In recent years there have been only two or three reliable conservative votes on the Court; Justices Scalia and Thomas, and sometimes Rehnquist. At the opposite pole are the unreconstructed liberals; Justices Stevens, Ginsburg, Breyer, and usually Souter. Justice Kennedy, however characterized, is not a reliable conservative vote, and Justice O’Connor (sadly, President Reagan’s affirmative action appointment) saved Roe v. Wade from being overruled.
The Chief Justice’s age, and now President Bush’s reelection, alone marked Rehnquist for retirement soon. His illness is bound to accelerate the process. Often, to fill the Chief Justiceship, a President will elevate an Associate Justice to the Chief’s chair, the fill the open slot with a new nominee. That’s how Rehnquist became Chief Justice, with Scalia filling Rehnquist’s seat. So when Rehnquist leaves the bench, Bush could appoint a Chief Justice from within the Court, and then appoint another justice as well.

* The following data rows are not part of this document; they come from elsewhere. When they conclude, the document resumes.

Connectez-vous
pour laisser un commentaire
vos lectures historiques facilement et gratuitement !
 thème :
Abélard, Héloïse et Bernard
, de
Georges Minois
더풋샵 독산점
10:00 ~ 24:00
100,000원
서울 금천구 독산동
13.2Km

If, for example, President Bush were to fill the Rehnquist seat with either Scalia or Thomas and fill the open seat with a strong conservative, that would leave the playing field about where it is today. The result would be the same if the President left Scalia and Thomas as associate justices, and replaced Rehnquist with a conservative. Either way, there would be no net gain from today’s status quo.

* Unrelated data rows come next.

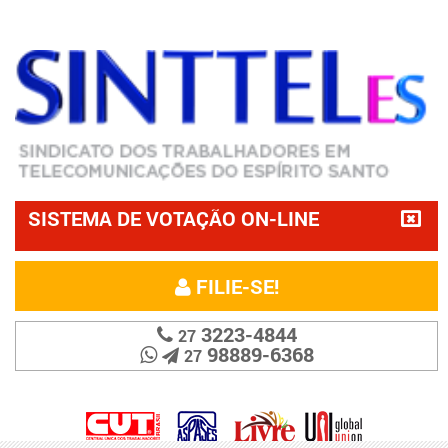
SISTEMA DE VOTAÇÃO ON-LINE
FILIE-SE!
3223-4844
27
98889-6368
27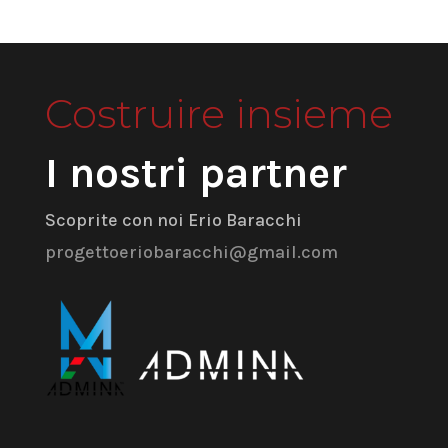
Costruire insieme
I nostri partner
Scoprite con noi Erio Baracchi
progettoeriobaracchi@gmail.com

If there are to be conservative gains on the Supreme Court, two things must happen. First, there must be other vacancies—and there may be: Justice Stevens is at an advanced age, and Ginsburg and O’Connor, like Rehnquist, have been treated for cancer.
More important, however, is that no matter how many vacancies President Bush has an opportunity to fill in the next four years, he will confront a phalanx of liberal Senators, among them Kennedy, Leahy, Schumer—who have used the filibuster with unusual perserverence, opposed only by ineffectual Republicans—to sink several of the President’s most important first-term judicial nominations.
These Senators and their Democrat cohorts are poised to renew their obstrucinist tactics. They know that the post-Rehnquist Supreme Court will probably have to decide cases crucial to the War on Terrorism: the Guantanamo prisoners challenging their confinement and treatment; the ACLU trying to repeal important sections of the Patriot Act; the political-Left criminal defense bar attacking the “material support to terrorists” provisions of federal statutes; and perhaps the constitutionality of the War on Terrorism itself. If any of these cases, and/or others like them, reach the Supreme Court, the Hamdi, Rasul and Odah cases underscore that just one or two justices can deal a crippling blow to America’s defense against Islamic terrorists.
In light of what may confront the Supreme Court in the near future, Conservatives can no longer allow a militant Democrat Senate minority to use their arguably unconstitutional supermajority tactic to deny the President appointments of his choice to the Supreme Court. Nor can Conservatives allow the timid Republican Senate, now within approximately five votes of killing filibusters, to use only half measures in advancing the President’s judicial nominees. The Republican controlled Senate has a moral obligation to wear out the Democrats on the Senate floor, best them through smarter parliamentary maneuvers, and/or mount a serious constitutional challenge to their dangerous obstructionism.
Immediately after September 11, and frequently since then, President Bush has said that there are many fronts in the War on Terrorism: military, political, economic, cultural, religious, financial. Conservatives will make a huge, perhaps fatal mistake, if they ignore the judicial front. And so will President Bush.
Henry Mark Holzer (www.henrymarkholzer.com) is Professor Emeritus at Brooklyn Law School.